No arrests have been made but Nadia police chief Sheesh Ram Jhajharia said he was hopeful of cracking the case. Chaudhuri's son Arghya, a schoolteacher, is a local Trinamul leader.

Chaudhuri, a retired teacher himself, said the puja had been taking place since 1664, when Aurangzeb was emperor of India and Shaista Khan his subahdar (governor) in Bengal. Calcutta was still 26 years from being founded.

The stolen jewellery included necklaces, earrings, tiaras, nose rings with chains, gold crowns and silver jewellery besides a dozen-odd saris, Chaudhuri said.

Police sources said that Bishu Pal, a domestic help, noticed the theft around 4am. The two civic police volunteers assigned to guard the puja through the night had left by 3am, according to Chaudhuri's complaint.

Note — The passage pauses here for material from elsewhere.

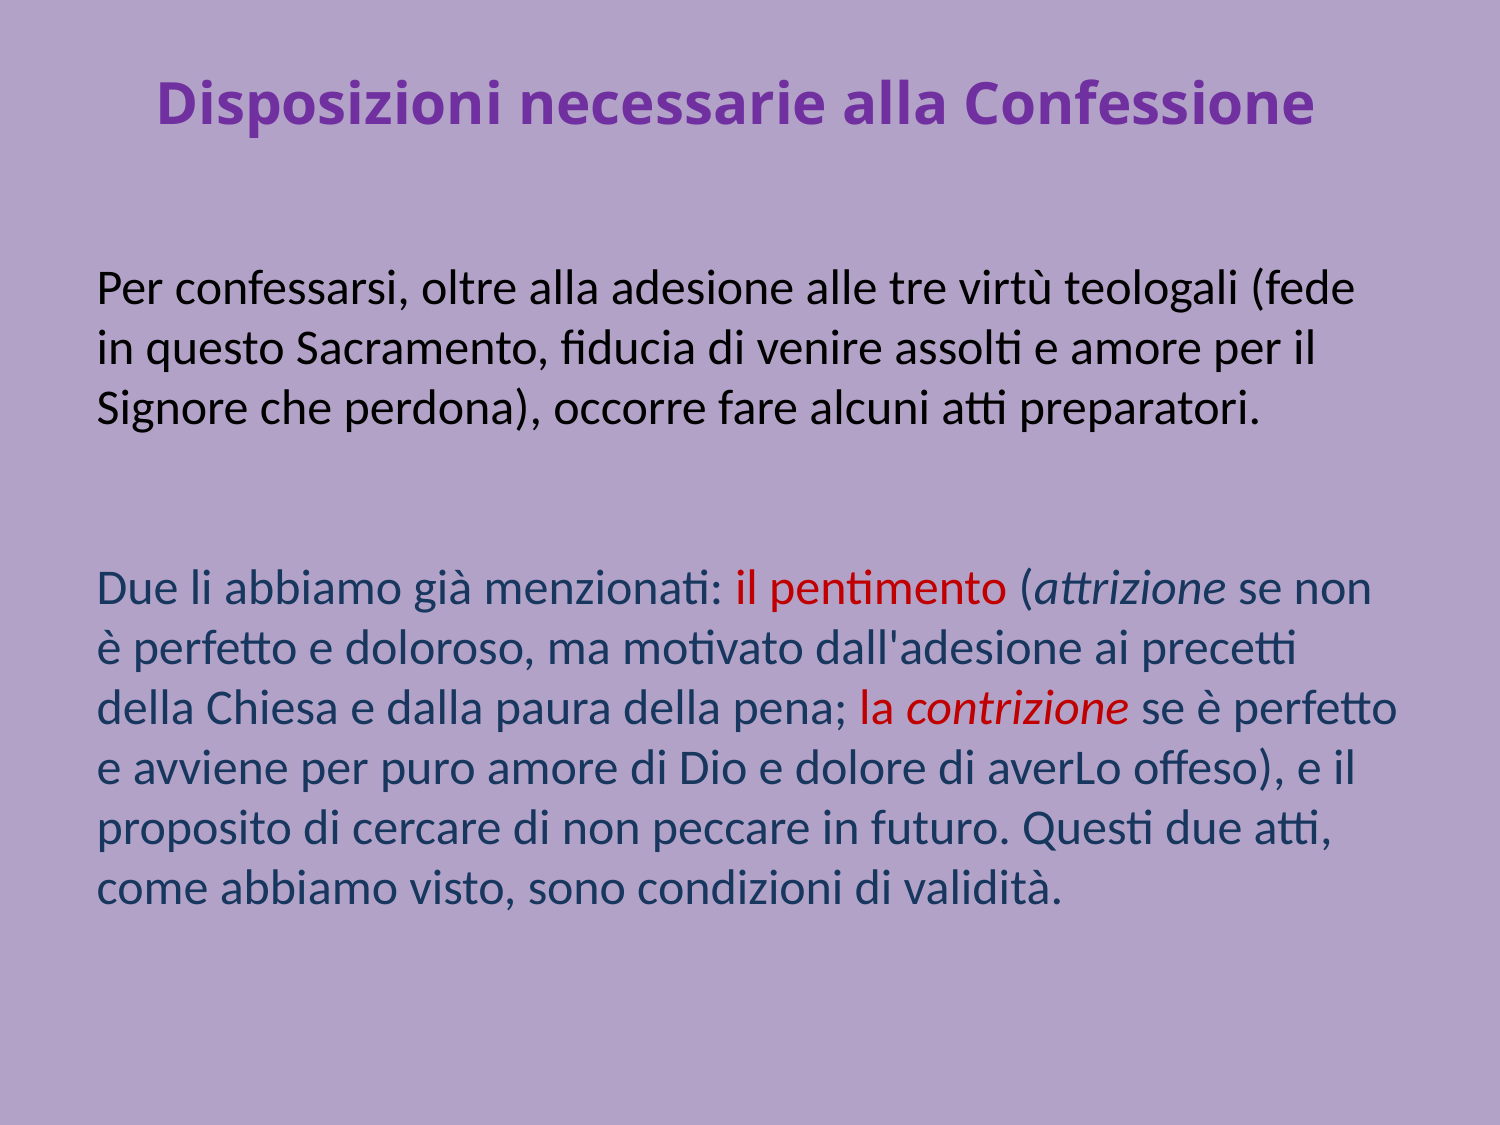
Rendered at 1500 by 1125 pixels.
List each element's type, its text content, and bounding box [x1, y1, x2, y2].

text_box Per confessarsi, oltre alla adesione alle tre virtù teologali (fede in questo Sacramento, fiducia di venire assolti e amore per il Signore che perdona), occorre fare alcuni atti preparatori. Due li abbiamo già menzionati: il pentimento (attrizione se non è perfetto e doloroso, ma motivato dall'adesione ai precetti della Chiesa e dalla paura della pena; la contrizione se è perfetto e avviene per puro amore di Dio e dolore di averLo offeso), e il proposito di cercare di non peccare in futuro. Questi due atti, come abbiamo visto, sono condizioni di validità. [81, 187, 1418, 1043]
text_box Disposizioni necessarie alla Confessione [140, 58, 1371, 189]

Chaudhuri said the family had gone to bed well past midnight. "We are in shock; our puja had never witnessed a theft in over three-and-a-half centuries," he said.

"They even stole the saris. Who does that? This has destroyed the festival not only for the family but for the whole area."

He added: "But since the puja had never before been halted for any reason, we continued with all the rituals today. We weren't going to let the puja suffer because of this. Since the thieves had clearly touched the idol, we started with a cleansing ritual."

Pal said he had woken at 3.15am to pluck flowers for the day's rituals. "I came to the mandap to get a container for the flowers and saw the civic police volunteers were gone, and so was the jewellery," he said.

Chaudhuri said the police had promised that the civic police volunteers would stay at their post till at least 5am every day.

"The role of these two civic police volunteers is being examined in the investigation," an officer said.